There are certain sorts of people whom we once thought we should give respect and space to. Gold Star mothers. Gold Star fathers. The victims of unthinkable tragedies, in the few days after those tragedies. But that was when they had the grace to be silent and let us determine, for ourselves, the moral of what they had lived through. That was when they did not demand that we take responsibility.

Now, if you don’t want to hear from any more high schoolers traumatized by gun violence, then you either decide to try to create a world where high schoolers are not traumatized by gun violence, or decide to create a world where you do not have to listen to the high schoolers. It looks like we’re picking the latter!

We are not monsters. This burning shame that keeps us awake is their fault. If they were not there pointing the finger at us — We are being personally victimized! We are the real victims here! They have the audacity to point fingers at people for doing nothing! We haven’t done anything!

We are not trying to create a nightmare Catch-22 where people who were recently the victims of gun violence are too traumatized to be taken seriously on the subject of gun violence. That would be the act of monsters, which we, as specified, are not.

I am very concerned about the children. I am concerned that the act of telling the story of the thing they have lived through will be too unpleasant for them. Not for me, never for me! I understand that these things sometimes happen. What is obscene is not that they happen at all, but that they are being forced down my throat like this. If someone who had been burned in a fire came on television, I would be upset that we saw the protuberance of bone and melted skin.
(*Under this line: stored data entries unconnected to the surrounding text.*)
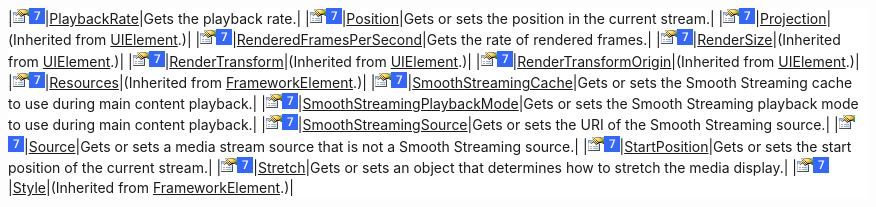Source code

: |![Public property](images/Ff728140.pubproperty(en-us,VS.90).gif "Public property")![Supported by Windows Phone](images/Ff728255.slMobile(VS.95).gif "Supported by Windows Phone")|[PlaybackRate](smoothstreamingmediaelement-playbackrate-property-microsoft-web-media-smoothstreaming_1.md)|Gets the playback rate.|
|![Public property](images/Ff728140.pubproperty(en-us,VS.90).gif "Public property")![Supported by Windows Phone](images/Ff728255.slMobile(VS.95).gif "Supported by Windows Phone")|[Position](smoothstreamingmediaelement-position-property-microsoft-web-media-smoothstreaming_1.md)|Gets or sets the position in the current stream.|
|![Public property](images/Ff728140.pubproperty(en-us,VS.90).gif "Public property")![Supported by Windows Phone](images/Ff728255.slMobile(VS.95).gif "Supported by Windows Phone")|[Projection](https://msdn.microsoft.com/library/dd459686(v=vs.95))|(Inherited from [UIElement](https://msdn.microsoft.com/library/ms590078(v=vs.95)).)|
|![Public property](images/Ff728140.pubproperty(en-us,VS.90).gif "Public property")![Supported by Windows Phone](images/Ff728255.slMobile(VS.95).gif "Supported by Windows Phone")|[RenderedFramesPerSecond](smoothstreamingmediaelement-renderedframespersecond-property-microsoft-web-media-smoothstreaming_1.md)|Gets the rate of rendered frames.|
|![Public property](images/Ff728140.pubproperty(en-us,VS.90).gif "Public property")![Supported by Windows Phone](images/Ff728255.slMobile(VS.95).gif "Supported by Windows Phone")|[RenderSize](https://msdn.microsoft.com/library/ms588747(v=vs.95))|(Inherited from [UIElement](https://msdn.microsoft.com/library/ms590078(v=vs.95)).)|
|![Public property](images/Ff728140.pubproperty(en-us,VS.90).gif "Public property")![Supported by Windows Phone](images/Ff728255.slMobile(VS.95).gif "Supported by Windows Phone")|[RenderTransform](https://msdn.microsoft.com/library/ms588750(v=vs.95))|(Inherited from [UIElement](https://msdn.microsoft.com/library/ms590078(v=vs.95)).)|
|![Public property](images/Ff728140.pubproperty(en-us,VS.90).gif "Public property")![Supported by Windows Phone](images/Ff728255.slMobile(VS.95).gif "Supported by Windows Phone")|[RenderTransformOrigin](https://msdn.microsoft.com/library/ms588752(v=vs.95))|(Inherited from [UIElement](https://msdn.microsoft.com/library/ms590078(v=vs.95)).)|
|![Public property](images/Ff728140.pubproperty(en-us,VS.90).gif "Public property")![Supported by Windows Phone](images/Ff728255.slMobile(VS.95).gif "Supported by Windows Phone")|[Resources](https://msdn.microsoft.com/library/ms600898(v=vs.95))|(Inherited from [FrameworkElement](https://msdn.microsoft.com/library/ms602714(v=vs.95)).)|
|![Public property](images/Ff728140.pubproperty(en-us,VS.90).gif "Public property")![Supported by Windows Phone](images/Ff728255.slMobile(VS.95).gif "Supported by Windows Phone")|[SmoothStreamingCache](smoothstreamingmediaelement-smoothstreamingcache-property-microsoft-web-media-smoothstreaming_1.md)|Gets or sets the Smooth Streaming cache to use during main content playback.|
|![Public property](images/Ff728140.pubproperty(en-us,VS.90).gif "Public property")![Supported by Windows Phone](images/Ff728255.slMobile(VS.95).gif "Supported by Windows Phone")|[SmoothStreamingPlaybackMode](smoothstreamingmediaelement-smoothstreamingplaybackmode-property-microsoft-web-media-smoothstreaming_1.md)|Gets or sets the Smooth Streaming playback mode to use during main content playback.|
|![Public property](images/Ff728140.pubproperty(en-us,VS.90).gif "Public property")![Supported by Windows Phone](images/Ff728255.slMobile(VS.95).gif "Supported by Windows Phone")|[SmoothStreamingSource](smoothstreamingmediaelement-smoothstreamingsource-property-microsoft-web-media-smoothstreaming_1.md)|Gets or sets the URI of the Smooth Streaming source.|
|![Public property](images/Ff728140.pubproperty(en-us,VS.90).gif "Public property")![Supported by Windows Phone](images/Ff728255.slMobile(VS.95).gif "Supported by Windows Phone")|[Source](smoothstreamingmediaelement-source-property-microsoft-web-media-smoothstreaming_1.md)|Gets or sets a media stream source that is not a Smooth Streaming source.|
|![Public property](images/Ff728140.pubproperty(en-us,VS.90).gif "Public property")![Supported by Windows Phone](images/Ff728255.slMobile(VS.95).gif "Supported by Windows Phone")|[StartPosition](smoothstreamingmediaelement-startposition-property-microsoft-web-media-smoothstreaming_1.md)|Gets or sets the start position of the current stream.|
|![Public property](images/Ff728140.pubproperty(en-us,VS.90).gif "Public property")![Supported by Windows Phone](images/Ff728255.slMobile(VS.95).gif "Supported by Windows Phone")|[Stretch](smoothstreamingmediaelement-stretch-property-microsoft-web-media-smoothstreaming_1.md)|Gets or sets an object that determines how to stretch the media display.|
|![Public property](images/Ff728140.pubproperty(en-us,VS.90).gif "Public property")![Supported by Windows Phone](images/Ff728255.slMobile(VS.95).gif "Supported by Windows Phone")|[Style](https://msdn.microsoft.com/library/ms600899(v=vs.95))|(Inherited from [FrameworkElement](https://msdn.microsoft.com/library/ms602714(v=vs.95)).)|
The shame is that we are being forced to see it. Not that it happened. Not that they are begging us for it to stop.

Somehow I maintain all these things at once. The children are being coached, and paid, and also they are too traumatized to be allowed to talk. They should be ashamed, the people who have given them a podium should be ashamed too. I should not be ashamed. I have nothing to be ashamed of. Get them away from me. I don’t want to look at them anymore.

I am concerned about the children.

I am concerned that someone may listen to them.